Fine-tuned EasyOCR model with thai_g1.pth

JaidedAI / EasyOCR

Ready-to-use OCR with 80+ supported languages and all popular writing scripts including Latin, Chinese, Arabic, Devanagari, Cyrillic and etc.

https://www.jaided.ai

Apache License 2.0

24.33k stars 3.15k forks source link

Fine-tuned EasyOCR model with thai_g1.pth #762

Open kwankoravich opened 2 years ago

kwankoravich commented 2 years ago

I'm working on EasyOCR Model and I would like to fine-tune the model. I'm looking into the en_filtered_config.yaml However, I'm not sure if I would like to fine-tune Thai dataset, how to change 'lang_char' parameter.

The default is lang_char: 'ABCDEFGHIJKLMNOPQRSTUVWXYZabcdefghijklmnopqrstuvwxyz' I supposed that it should be lang_char: 'กขคฆงจฉชซฌญฎฏฐฑฒณดตถทธนบปผฝพฟภมยรฤลวศษสหฬอฮฯะ ัา ำ ิ ี ึ ื ุ ู ฺเแโใไๆ ็ ่ ้ ๊ ๋ ์ ํ๑๒๓๔๕๖๗๘๙'.

However, I got the error when I load the model. So, could you please suggest to me how to adjust en_filtered_config.yaml?

s39674 commented 2 years ago

Hi @kwankoravich ! The error probably occurs because the model expects the length of lang_char to be 52 while you are inputting a 93 characters string (Although it could be different, I need to see the error ). I suggest to fine tune the Thai dataset, you could always just go back in case something happen.

SarmSKunatham commented 2 years ago

Hi @kwankoravich , From what I found in the source code, I use lang_char = abcdefghijklmnopqrstuvwxyzABCDEFGHIJKLMNOPQRSTUVWXYZกขคฆงจฉชซฌญฎฏฐฑฒณดตถทธนบปผฝพฟภมยรลวศษสหฬอฮฤเแโใไะาุูิีืึั่้๊๋็์ำํฺฯๆ and it's work for me in order to do the fine tuning.

darwinharianto commented 1 year ago

@SarmSKunatham how do you find that lang_char value inside the source code?

Edit: lang_char can be found at easyocr/config.py just find your language, and you can see the chars

khawar-islam commented 1 year ago

Dear @kwankoravich Did you find a solution to your problem? I am also doing fine-tunning on Korean language

Dear @darwinharianto Did you successfully fine-tune the model?

darwinharianto commented 1 year ago

yes, you just need to prepare the data and do it based on https://github.com/JaidedAI/EasyOCR/blob/master/trainer/trainer.ipynb

khawar-islam commented 1 year ago

@darwinharianto I am confused about the pre-trained weights link. Where I can give the link to the pre-trained weight and where i can download the prestrained weights for Korean, and English recognition? If you check the below link there are no pre-trained weights.

https://github.com/JaidedAI/EasyOCR/blob/master/trainer/config_files/en_filtered_config.yaml

darwinharianto commented 1 year ago

you just need to use the default one

import easyocr
easyocr.Reader(['kr']) # is it kr for korean?

DATA EXTRACT:
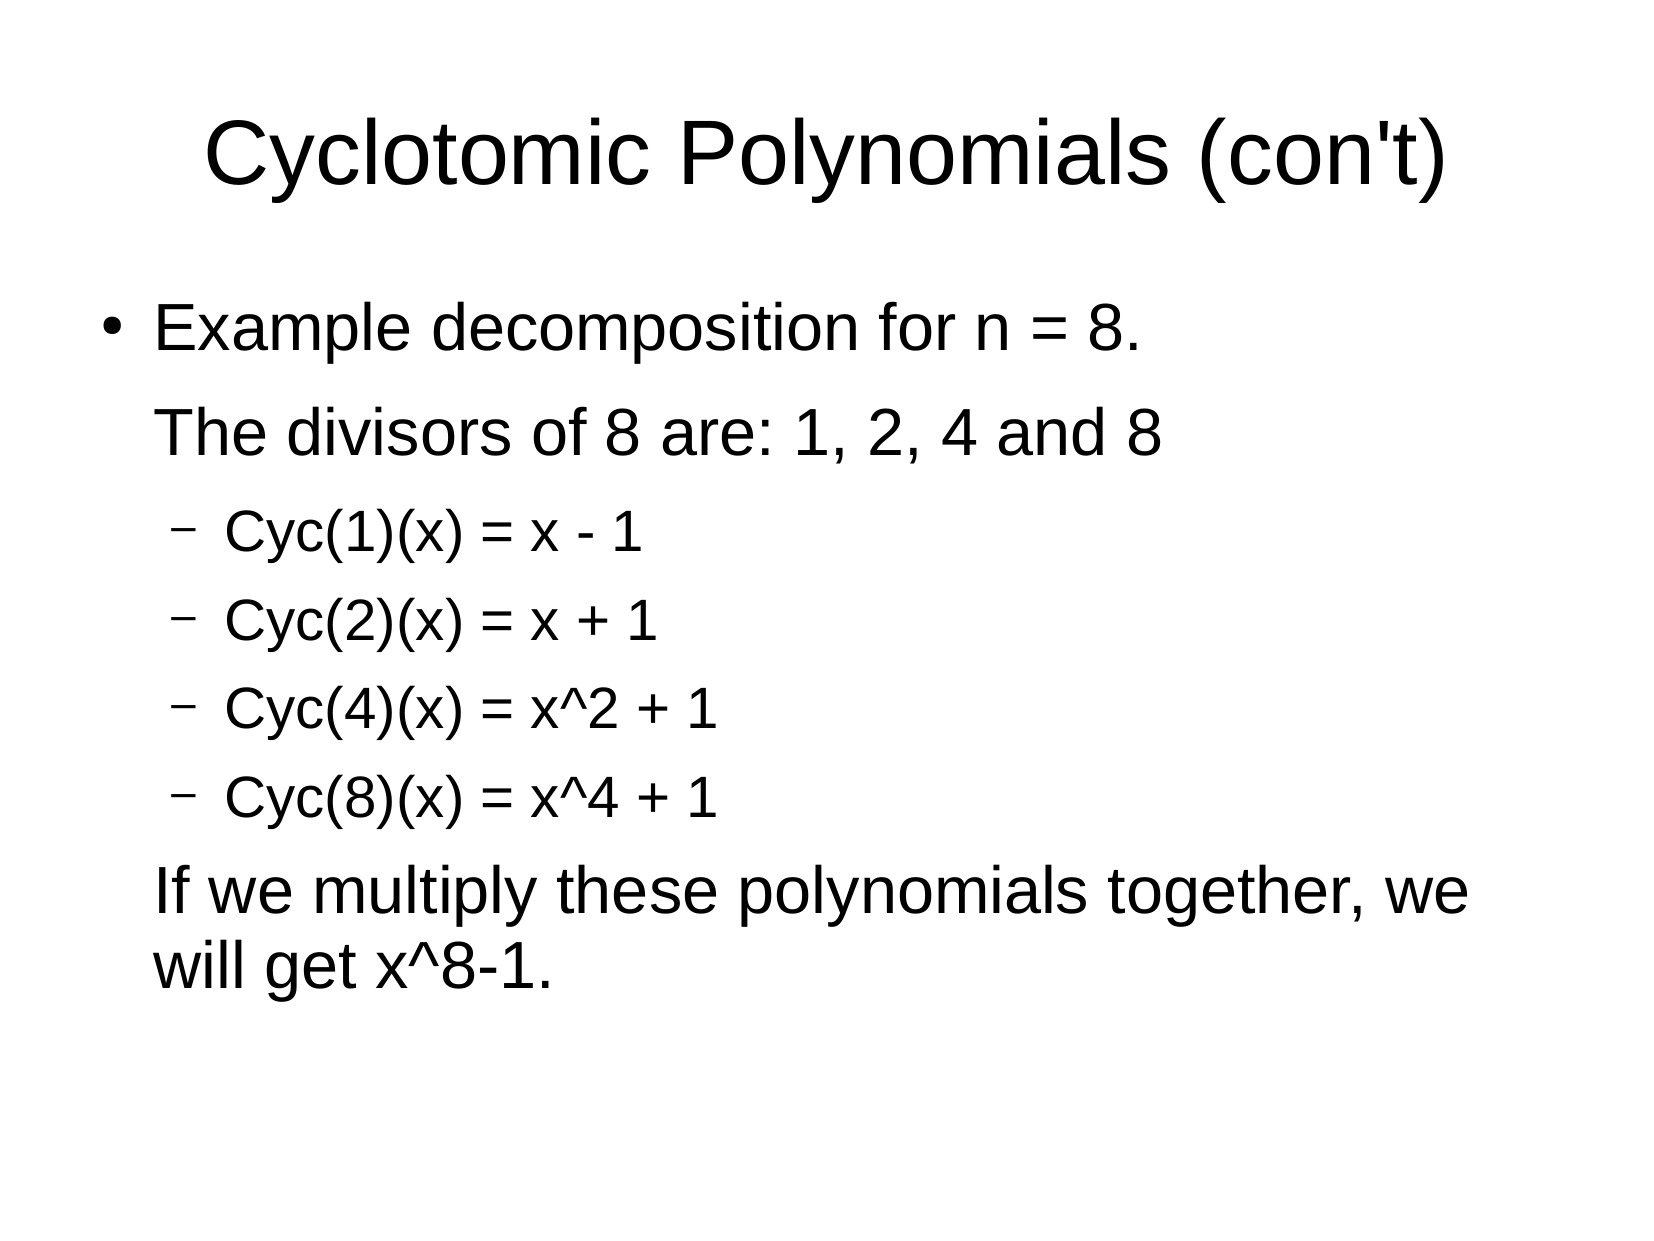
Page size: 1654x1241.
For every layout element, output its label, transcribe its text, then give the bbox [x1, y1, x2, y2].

TASK REQUIREMENTS:
**1.** In one to three sentences, explain why one reply in the EasyOCR thread thinks the error showed up when the model was loaded.
**2.** Repeat the part of the EasyOCR thread starting with "Dear @kwankoravich Did" and going on through "fine-tune the model?".
The lines come from a separate source and have no tie to the EasyOCR thread.

FINAL RESULTS:
**1.** That reply thinks the model expects lang_char to be 52 characters long, but the string given was 93 characters. It also says the cause could be different without seeing the actual error.

**2.**
Dear @kwankoravich Did you find a solution to your problem? I am also doing fine-tunning on Korean language

Dear @darwinharianto Did you successfully fine-tune the model?